Source: Eaton Vance Monthly Market Monitor February 2017
Nothing goes up forever, so investors should expect a respite at some point, but market bulls have been encouraged by the stock market's break-out. Interestingly, a bullish signal recently flashed that has never been wrong.  Sam Stovall, Chief Investment Strategist at CFRA, notes that, since 1945, there have been 27 years when the S&P has achieved gains in both January and February.  The stock index then finished up for the year (on a total-return basis) in every single one of those years.  According to Stovall, that's going 27 for 27, or batting a thousand.  The average rise in those years was a way-above-average +24% according to Stovall's research. While a heck of a precedent, remember that past performance is no guarantee of future results!

So, as we head into 2017, we're reminded that bearing risk has its rewards.
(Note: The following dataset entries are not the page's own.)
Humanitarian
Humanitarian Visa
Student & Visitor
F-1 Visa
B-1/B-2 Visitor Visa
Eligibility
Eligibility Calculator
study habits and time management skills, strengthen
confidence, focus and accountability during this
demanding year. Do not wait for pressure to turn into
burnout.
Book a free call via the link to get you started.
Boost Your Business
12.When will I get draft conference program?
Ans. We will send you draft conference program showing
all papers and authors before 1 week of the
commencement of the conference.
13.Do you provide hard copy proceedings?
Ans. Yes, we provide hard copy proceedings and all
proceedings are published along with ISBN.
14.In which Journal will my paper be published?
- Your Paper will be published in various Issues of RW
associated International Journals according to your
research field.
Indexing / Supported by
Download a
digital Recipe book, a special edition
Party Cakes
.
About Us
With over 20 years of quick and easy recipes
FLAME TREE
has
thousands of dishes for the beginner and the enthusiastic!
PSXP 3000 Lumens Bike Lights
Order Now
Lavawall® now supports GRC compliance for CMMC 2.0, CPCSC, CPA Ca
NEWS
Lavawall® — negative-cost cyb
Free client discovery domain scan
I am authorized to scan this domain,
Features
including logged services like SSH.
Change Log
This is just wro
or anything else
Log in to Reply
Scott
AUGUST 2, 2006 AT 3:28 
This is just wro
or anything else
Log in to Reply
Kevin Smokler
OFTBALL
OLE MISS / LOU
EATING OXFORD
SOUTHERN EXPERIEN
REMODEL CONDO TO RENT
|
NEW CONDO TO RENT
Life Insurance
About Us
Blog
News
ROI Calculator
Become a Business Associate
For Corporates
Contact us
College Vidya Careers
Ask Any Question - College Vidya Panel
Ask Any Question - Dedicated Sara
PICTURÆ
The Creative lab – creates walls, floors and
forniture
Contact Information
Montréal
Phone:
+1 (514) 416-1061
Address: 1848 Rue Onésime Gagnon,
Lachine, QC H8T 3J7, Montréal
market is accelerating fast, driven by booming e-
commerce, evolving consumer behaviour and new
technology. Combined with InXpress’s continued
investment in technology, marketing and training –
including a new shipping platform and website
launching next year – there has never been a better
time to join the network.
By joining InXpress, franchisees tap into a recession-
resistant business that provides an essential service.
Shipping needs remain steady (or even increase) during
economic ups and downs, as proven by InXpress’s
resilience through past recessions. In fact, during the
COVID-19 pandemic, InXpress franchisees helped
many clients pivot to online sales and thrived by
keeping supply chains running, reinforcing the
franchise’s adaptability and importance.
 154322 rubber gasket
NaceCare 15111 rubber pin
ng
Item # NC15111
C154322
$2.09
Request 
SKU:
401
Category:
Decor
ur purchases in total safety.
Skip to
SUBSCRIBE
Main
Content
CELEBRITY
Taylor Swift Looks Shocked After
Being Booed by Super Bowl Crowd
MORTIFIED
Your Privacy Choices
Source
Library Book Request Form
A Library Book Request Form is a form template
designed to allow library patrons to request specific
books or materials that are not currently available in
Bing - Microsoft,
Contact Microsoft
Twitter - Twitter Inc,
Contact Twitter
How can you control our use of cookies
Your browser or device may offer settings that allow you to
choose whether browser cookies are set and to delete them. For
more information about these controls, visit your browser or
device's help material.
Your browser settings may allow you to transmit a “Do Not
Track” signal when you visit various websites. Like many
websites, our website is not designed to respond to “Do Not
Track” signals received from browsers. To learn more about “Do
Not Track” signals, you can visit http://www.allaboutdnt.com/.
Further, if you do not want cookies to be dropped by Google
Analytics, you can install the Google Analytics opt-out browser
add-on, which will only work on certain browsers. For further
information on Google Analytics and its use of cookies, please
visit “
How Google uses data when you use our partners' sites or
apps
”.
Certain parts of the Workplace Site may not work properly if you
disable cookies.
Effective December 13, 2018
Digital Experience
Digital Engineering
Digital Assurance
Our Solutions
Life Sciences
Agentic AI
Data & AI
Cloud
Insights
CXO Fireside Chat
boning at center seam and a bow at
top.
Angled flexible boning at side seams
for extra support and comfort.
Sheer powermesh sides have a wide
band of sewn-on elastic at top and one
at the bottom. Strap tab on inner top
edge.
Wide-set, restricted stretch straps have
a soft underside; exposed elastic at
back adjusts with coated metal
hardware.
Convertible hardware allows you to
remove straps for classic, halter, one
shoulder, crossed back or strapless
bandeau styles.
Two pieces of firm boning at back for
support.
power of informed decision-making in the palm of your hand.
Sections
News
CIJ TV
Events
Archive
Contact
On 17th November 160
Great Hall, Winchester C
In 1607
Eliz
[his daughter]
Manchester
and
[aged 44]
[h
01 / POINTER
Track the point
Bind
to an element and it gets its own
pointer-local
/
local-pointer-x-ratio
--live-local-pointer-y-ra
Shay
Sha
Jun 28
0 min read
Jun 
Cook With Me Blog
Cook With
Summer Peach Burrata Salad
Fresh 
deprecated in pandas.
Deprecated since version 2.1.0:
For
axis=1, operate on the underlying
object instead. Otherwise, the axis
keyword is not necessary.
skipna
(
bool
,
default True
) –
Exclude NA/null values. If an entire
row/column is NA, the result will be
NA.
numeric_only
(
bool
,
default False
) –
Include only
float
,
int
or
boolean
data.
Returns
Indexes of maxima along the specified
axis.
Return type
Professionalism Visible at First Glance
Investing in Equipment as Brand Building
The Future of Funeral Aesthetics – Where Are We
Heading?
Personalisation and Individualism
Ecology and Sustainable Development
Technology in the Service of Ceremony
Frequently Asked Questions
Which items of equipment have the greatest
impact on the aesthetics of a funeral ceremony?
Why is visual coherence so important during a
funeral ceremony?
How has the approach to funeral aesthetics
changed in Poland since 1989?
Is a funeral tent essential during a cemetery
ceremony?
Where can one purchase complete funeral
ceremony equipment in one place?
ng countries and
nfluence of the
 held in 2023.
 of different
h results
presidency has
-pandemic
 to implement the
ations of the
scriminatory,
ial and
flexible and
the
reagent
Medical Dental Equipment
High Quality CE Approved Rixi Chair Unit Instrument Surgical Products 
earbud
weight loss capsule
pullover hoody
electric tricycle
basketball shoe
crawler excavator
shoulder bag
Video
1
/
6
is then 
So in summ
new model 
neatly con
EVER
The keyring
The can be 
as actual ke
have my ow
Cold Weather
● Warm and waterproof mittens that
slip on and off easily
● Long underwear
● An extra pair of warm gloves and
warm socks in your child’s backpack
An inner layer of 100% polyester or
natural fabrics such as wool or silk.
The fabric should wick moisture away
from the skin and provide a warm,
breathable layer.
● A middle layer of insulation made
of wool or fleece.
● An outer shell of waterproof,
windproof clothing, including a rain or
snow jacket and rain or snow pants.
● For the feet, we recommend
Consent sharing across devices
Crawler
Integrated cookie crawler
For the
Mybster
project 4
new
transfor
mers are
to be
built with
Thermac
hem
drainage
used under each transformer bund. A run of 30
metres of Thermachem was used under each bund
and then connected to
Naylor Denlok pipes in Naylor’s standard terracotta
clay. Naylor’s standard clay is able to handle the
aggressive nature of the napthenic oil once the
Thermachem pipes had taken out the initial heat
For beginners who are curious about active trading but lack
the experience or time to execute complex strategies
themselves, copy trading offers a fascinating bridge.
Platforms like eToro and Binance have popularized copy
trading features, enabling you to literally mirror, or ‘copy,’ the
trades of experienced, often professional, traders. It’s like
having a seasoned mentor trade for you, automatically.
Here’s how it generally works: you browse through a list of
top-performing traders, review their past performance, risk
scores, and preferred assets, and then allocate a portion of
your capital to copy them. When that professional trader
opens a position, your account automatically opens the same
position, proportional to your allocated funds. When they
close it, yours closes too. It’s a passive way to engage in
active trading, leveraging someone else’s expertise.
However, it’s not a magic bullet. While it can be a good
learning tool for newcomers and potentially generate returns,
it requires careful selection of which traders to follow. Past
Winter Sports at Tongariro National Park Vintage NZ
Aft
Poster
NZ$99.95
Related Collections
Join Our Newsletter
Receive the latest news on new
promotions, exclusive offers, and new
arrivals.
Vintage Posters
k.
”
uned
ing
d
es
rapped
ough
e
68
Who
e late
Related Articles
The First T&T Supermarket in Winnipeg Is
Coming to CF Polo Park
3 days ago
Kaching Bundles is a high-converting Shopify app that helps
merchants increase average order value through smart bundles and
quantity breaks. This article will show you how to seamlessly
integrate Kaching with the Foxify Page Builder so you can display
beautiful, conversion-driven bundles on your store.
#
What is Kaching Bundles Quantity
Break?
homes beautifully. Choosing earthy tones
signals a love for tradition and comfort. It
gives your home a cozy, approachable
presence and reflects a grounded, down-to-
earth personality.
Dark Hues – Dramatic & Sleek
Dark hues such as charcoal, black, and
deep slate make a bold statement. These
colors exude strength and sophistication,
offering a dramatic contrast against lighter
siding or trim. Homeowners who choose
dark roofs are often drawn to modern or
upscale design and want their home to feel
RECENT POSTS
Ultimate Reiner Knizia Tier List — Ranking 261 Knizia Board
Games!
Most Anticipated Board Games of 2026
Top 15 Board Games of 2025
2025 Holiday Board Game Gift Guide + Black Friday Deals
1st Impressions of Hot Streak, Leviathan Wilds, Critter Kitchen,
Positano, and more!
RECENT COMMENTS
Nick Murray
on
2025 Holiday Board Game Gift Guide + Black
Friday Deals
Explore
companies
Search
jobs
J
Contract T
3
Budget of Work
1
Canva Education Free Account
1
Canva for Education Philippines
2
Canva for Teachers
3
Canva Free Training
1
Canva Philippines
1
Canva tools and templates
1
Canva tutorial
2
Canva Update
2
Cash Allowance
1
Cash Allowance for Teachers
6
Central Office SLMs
It's also important not to let opinions drive investment strategy (we prefer to let the data do the talking!). Since now is the time the media scours the planet looking for pundits to give forecasts for this new year, it might be useful to inoculate ourselves against them by keeping in mind these wise observations:
"We've long felt that the only value of stock forecasters is to make fortune tellers look good."
 Warren Buffet
"We have two classes of forecasters: Those who don't know - and those who don't know they don't know."   John Kenneth Galbraith
"Forecasts create the mirage that the future is knowable."  Peter Bernstein
"It ain't what you don't know that gets you into trouble.  It's what you know for sure that just ain't so." Mark Twain
Have a great month, and we'll be back to you in early April!